Many years ago I read a single issue of hardcore a one shot that ended on a cliffhanger and left me wanting more thankfully they decided to finish the story and it was worth waiting all these years to get the next part. Hopefully don't need to wait as long for the follow-up
This story discusses the ethical and moral implications of a new brand of assassination. A device developed by the Hardcore program enables main character Drake to access the body of a subject using remote-controlled nanites implanted beforehand. The program uses this ability to carry out missions against criminal organizations. There is little focus on the dilemma, but it's there. If you control another body while killing someone, who is to blame? The controlled or the controller?
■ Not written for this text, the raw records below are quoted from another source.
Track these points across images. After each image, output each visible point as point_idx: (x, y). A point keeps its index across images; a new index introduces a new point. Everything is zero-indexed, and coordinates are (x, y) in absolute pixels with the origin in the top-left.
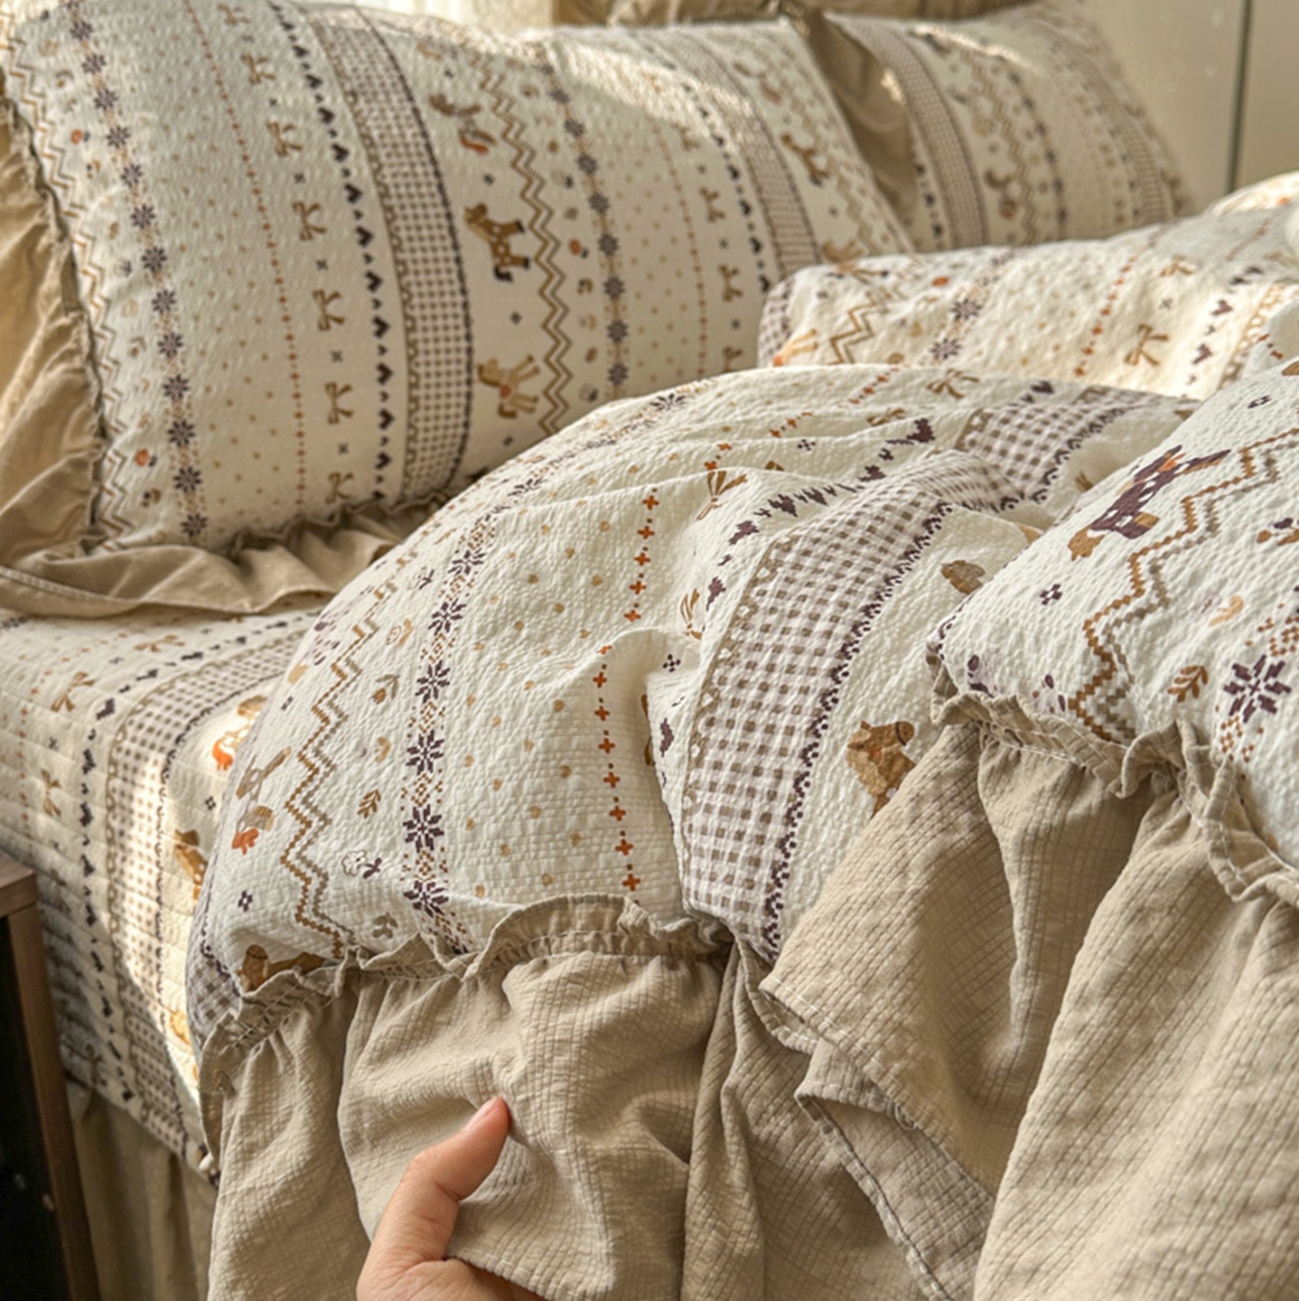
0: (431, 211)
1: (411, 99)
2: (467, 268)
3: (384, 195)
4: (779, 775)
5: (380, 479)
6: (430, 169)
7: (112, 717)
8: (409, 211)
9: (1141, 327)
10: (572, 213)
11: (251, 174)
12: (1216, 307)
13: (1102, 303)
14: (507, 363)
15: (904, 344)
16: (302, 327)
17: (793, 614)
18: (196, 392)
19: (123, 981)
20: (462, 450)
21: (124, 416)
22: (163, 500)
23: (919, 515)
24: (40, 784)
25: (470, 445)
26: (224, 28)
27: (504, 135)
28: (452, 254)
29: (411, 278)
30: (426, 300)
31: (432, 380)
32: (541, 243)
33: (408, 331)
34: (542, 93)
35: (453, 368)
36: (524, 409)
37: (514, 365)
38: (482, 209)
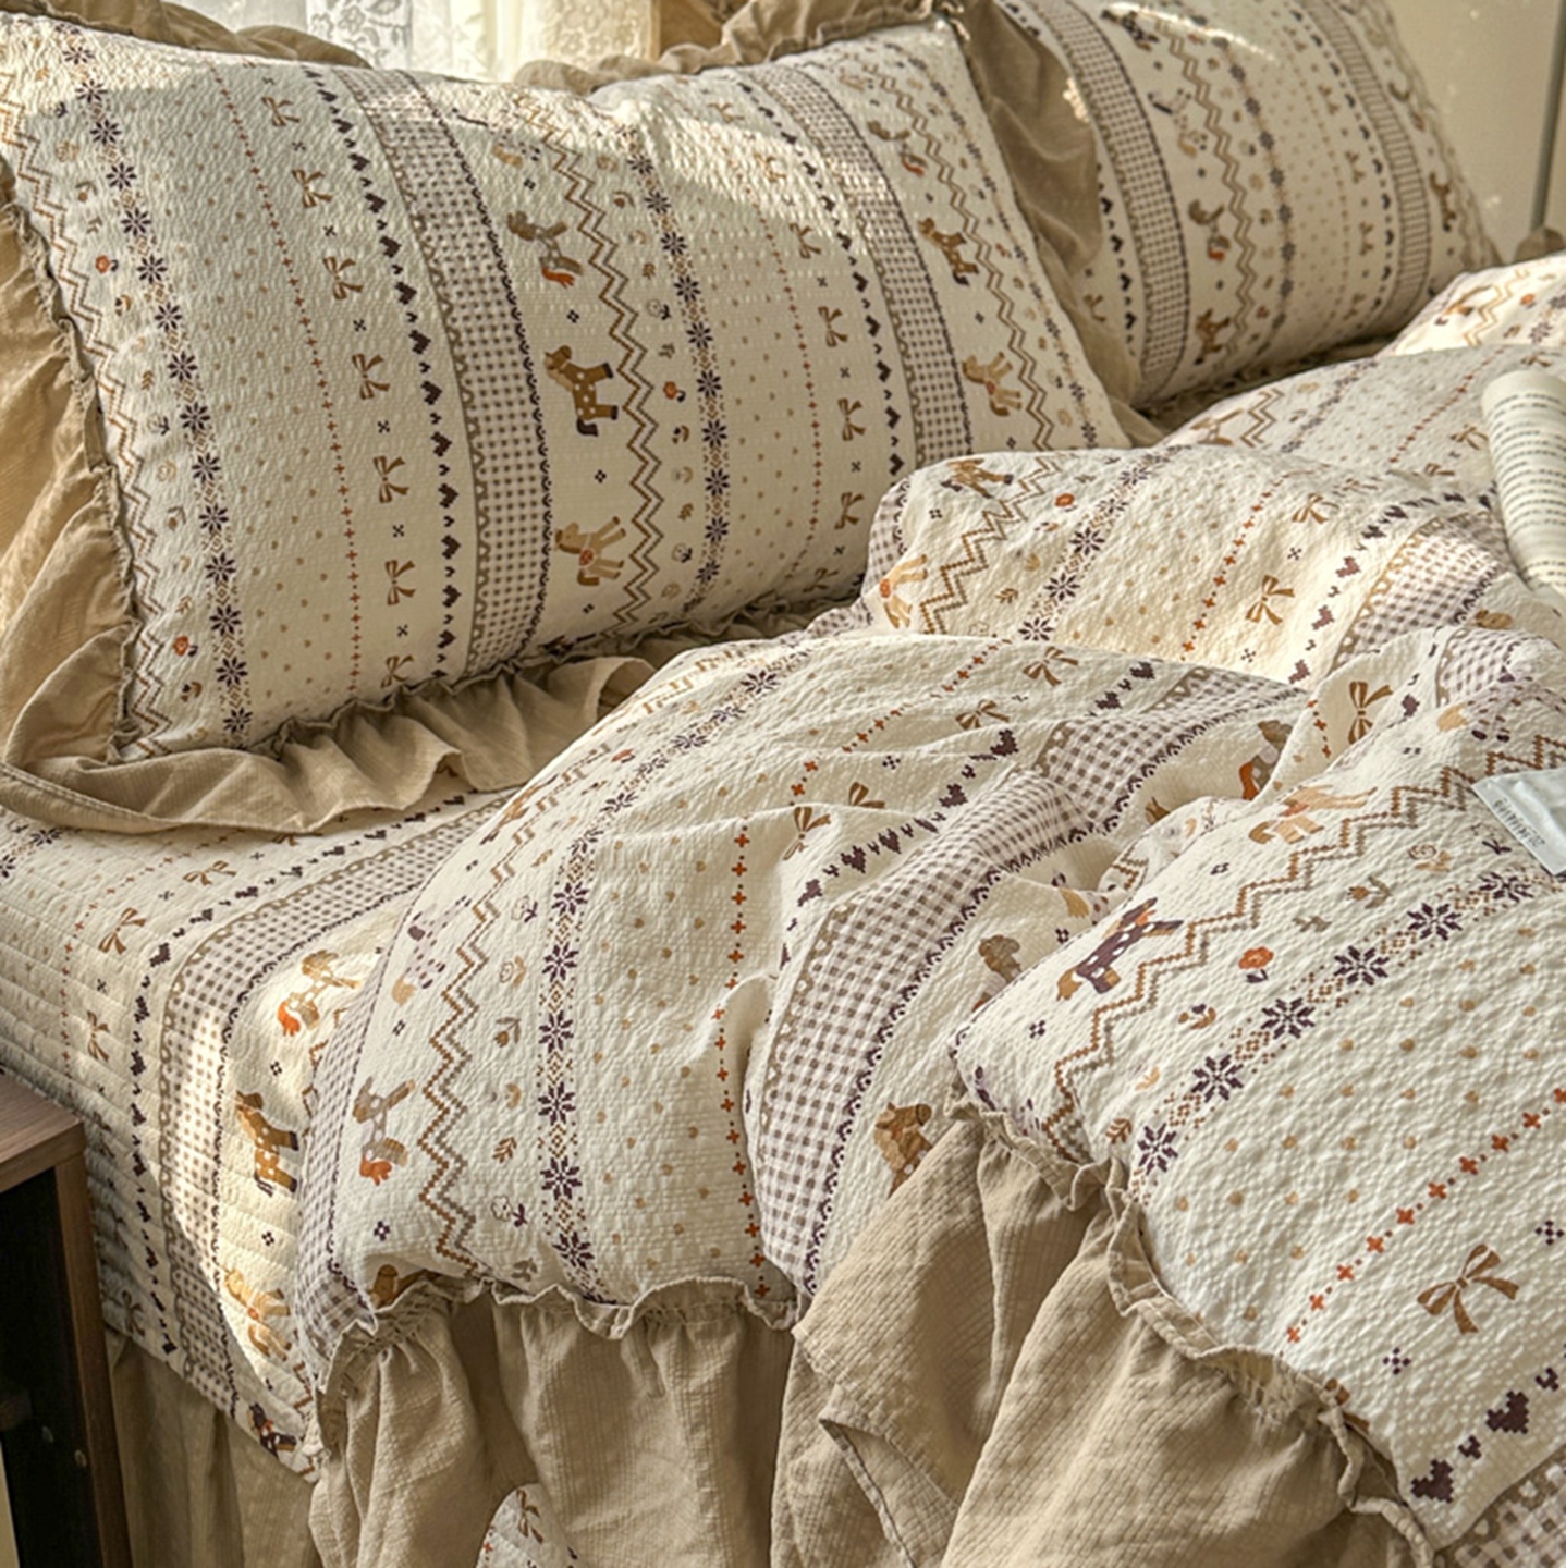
0: (507, 359)
1: (485, 221)
2: (545, 422)
3: (454, 343)
4: (821, 1146)
5: (442, 658)
6: (507, 308)
7: (168, 964)
9: (1266, 579)
10: (668, 350)
11: (305, 322)
12: (1342, 565)
13: (1228, 549)
14: (588, 528)
15: (1019, 579)
16: (361, 499)
17: (842, 993)
18: (242, 576)
19: (173, 1233)
20: (535, 620)
21: (160, 595)
22: (205, 693)
23: (969, 883)
24: (85, 1026)
25: (544, 615)
26: (271, 130)
27: (592, 261)
28: (530, 408)
29: (483, 438)
30: (499, 462)
31: (504, 550)
32: (632, 388)
33: (478, 498)
34: (637, 199)
35: (528, 535)
36: (607, 575)
37: (596, 530)
38: (565, 352)
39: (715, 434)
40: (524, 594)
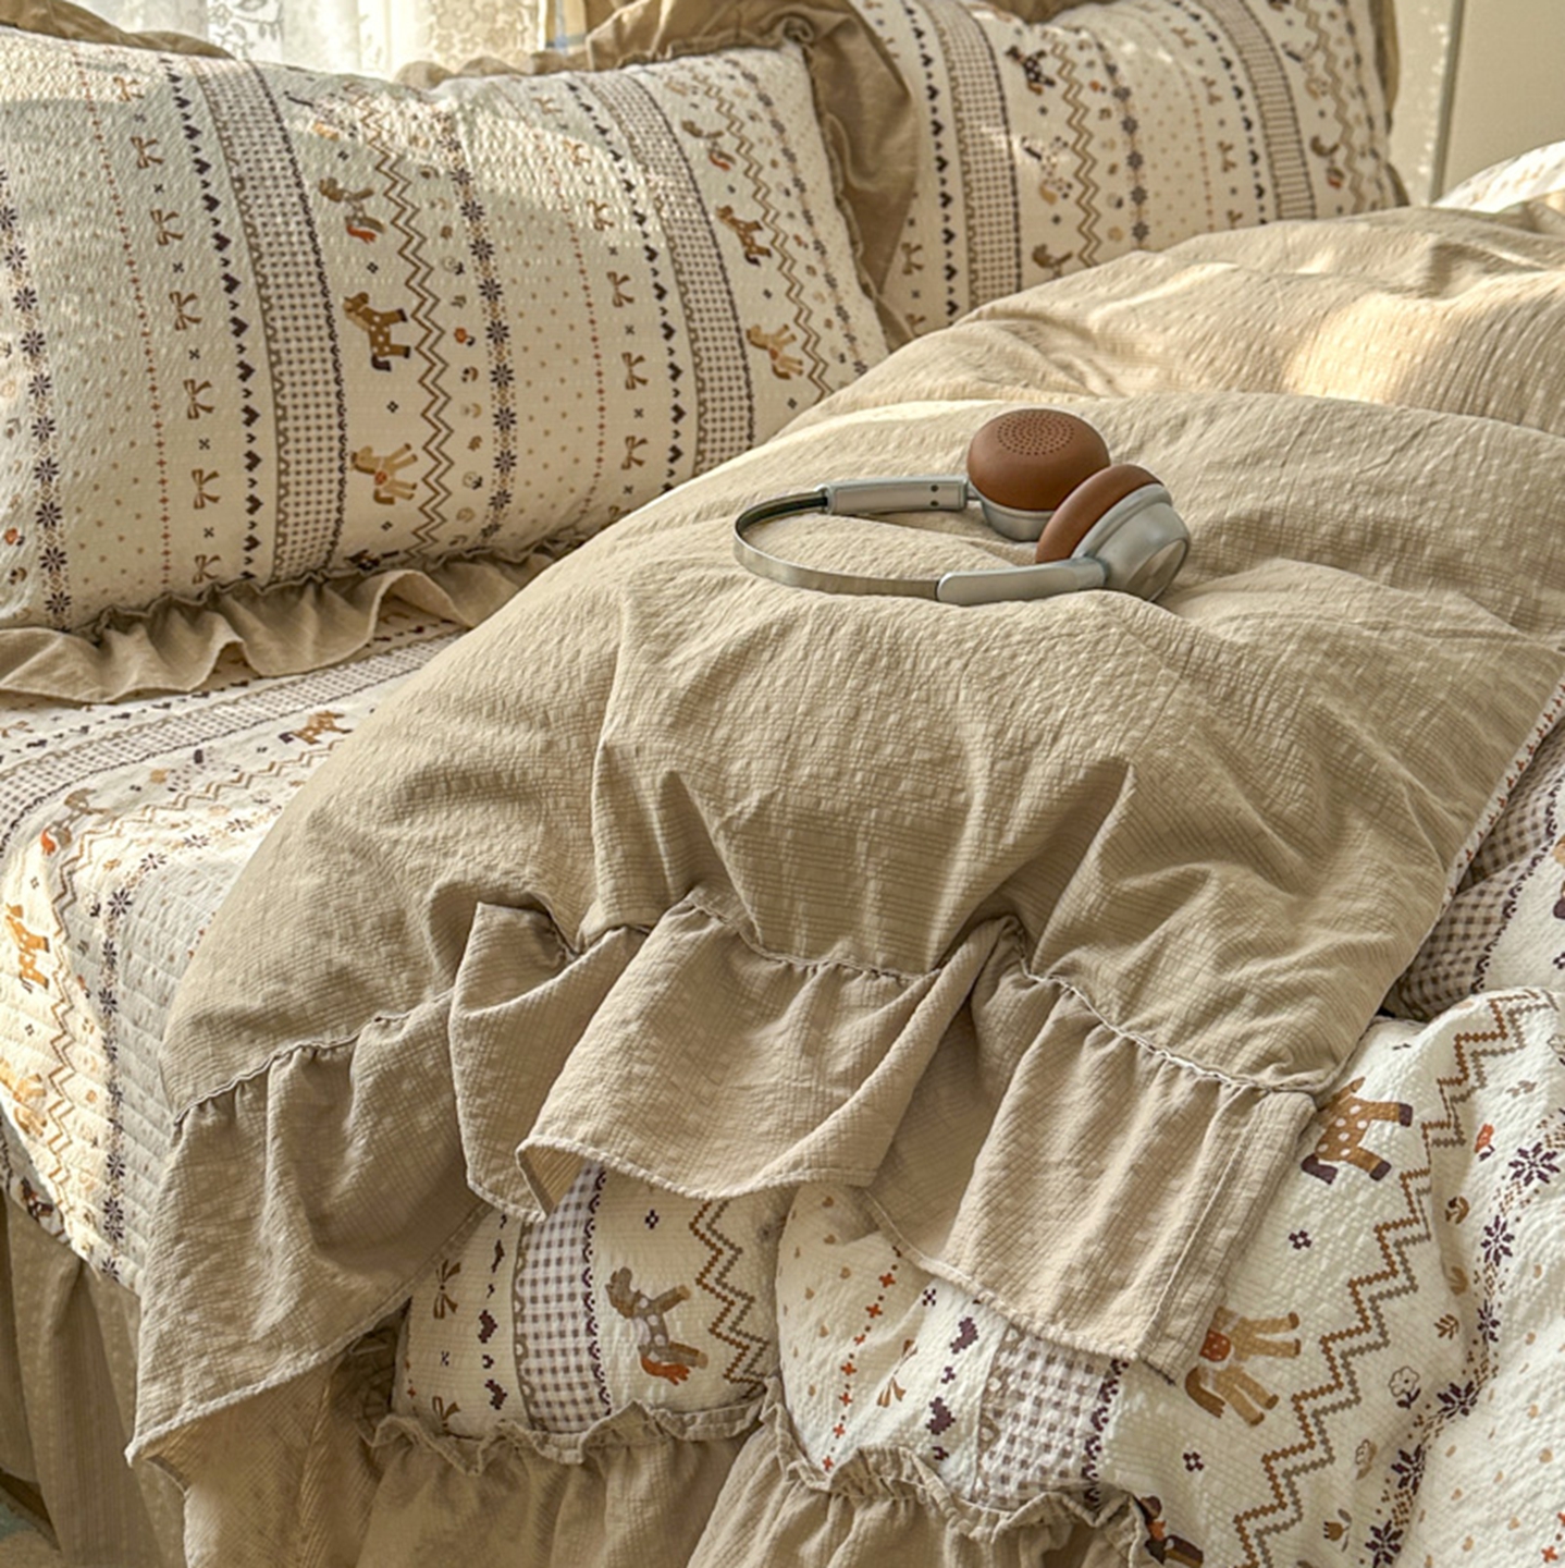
0: (310, 301)
1: (299, 184)
2: (341, 357)
3: (261, 285)
5: (249, 560)
6: (312, 258)
8: (286, 302)
10: (460, 301)
11: (131, 263)
14: (382, 451)
16: (171, 416)
18: (65, 477)
20: (336, 533)
22: (29, 578)
25: (344, 528)
27: (393, 222)
28: (328, 344)
29: (284, 367)
30: (299, 389)
31: (303, 467)
32: (423, 332)
33: (278, 419)
34: (442, 173)
35: (325, 455)
36: (403, 496)
37: (389, 453)
38: (363, 298)
39: (502, 376)
40: (324, 507)
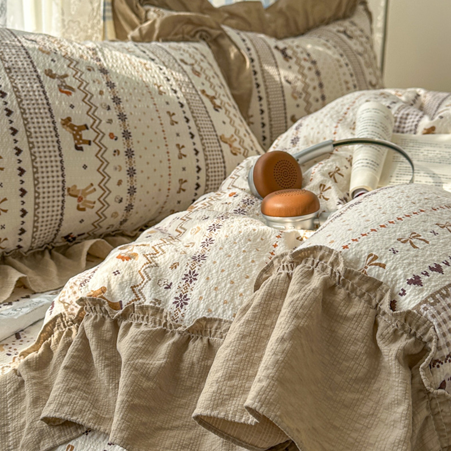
0: (46, 120)
1: (36, 71)
2: (62, 145)
3: (23, 113)
5: (20, 240)
6: (45, 102)
10: (110, 121)
14: (81, 187)
20: (60, 225)
25: (63, 223)
27: (79, 88)
29: (36, 149)
30: (43, 159)
31: (46, 195)
32: (96, 134)
33: (34, 173)
34: (96, 69)
35: (56, 189)
36: (89, 207)
37: (83, 187)
38: (69, 119)
39: (130, 153)
40: (55, 213)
The DoD has sent Bonnie Price to evaluate the Hardcore program. She is in reality working with Markus, the creator of the program who was fired after failing psychiatric evaluations. She kills Drake's colleagues and allows Markus to take control of their facility. Drake is already logged into a mission and is now fighting against time. On the one hand, Markus and Bonnie are ready to kill him as soon as he exits the machine. On the other hand, the nanites that enable his machine biodegrade in 72 hours. If he is still connected, his brain is destroyed.
Like watching a silly violent 80's action movie, all action and little plot. Death and destruction but little meaning and no intentional humor makes this a dry read. It's incredibly fast paced and is a quick read but I didn't find much to it. If you want a fun, action-packed read where you can turn your brain off then this might be worth a quick read but I would not recommend it. Art is fine throughout for a graphic novel but the paneling occasionally makes for a confusing read.
It's a simple enough premise, a soldier bio hacks a target and controls their body for 72 hrs. The execution and plot are bare bones, it's a race against the clock with twists, and it would make a interesting B movie. Art by Vitti is brilliant, I remember his stuff from Red Lanterns, and it carries the plot. Hopefully the second vol is better.
Hardcore, volume 1, Andy Diggle. Cool series **** #1 - Nanotechnology that can be implanted into an unsuspecting suitable host with the intent of turning them into an Assassin. #2 - "We're BLOWN! Get us OUTTA here!" #3 - "I THOUGHT YOU SAID YOU KNEW HOW TO FLY A PLANE--!" #4 - Time is ticking, options are running out! #5 - "Get your people CLEAR -- this place is about to BLOW!"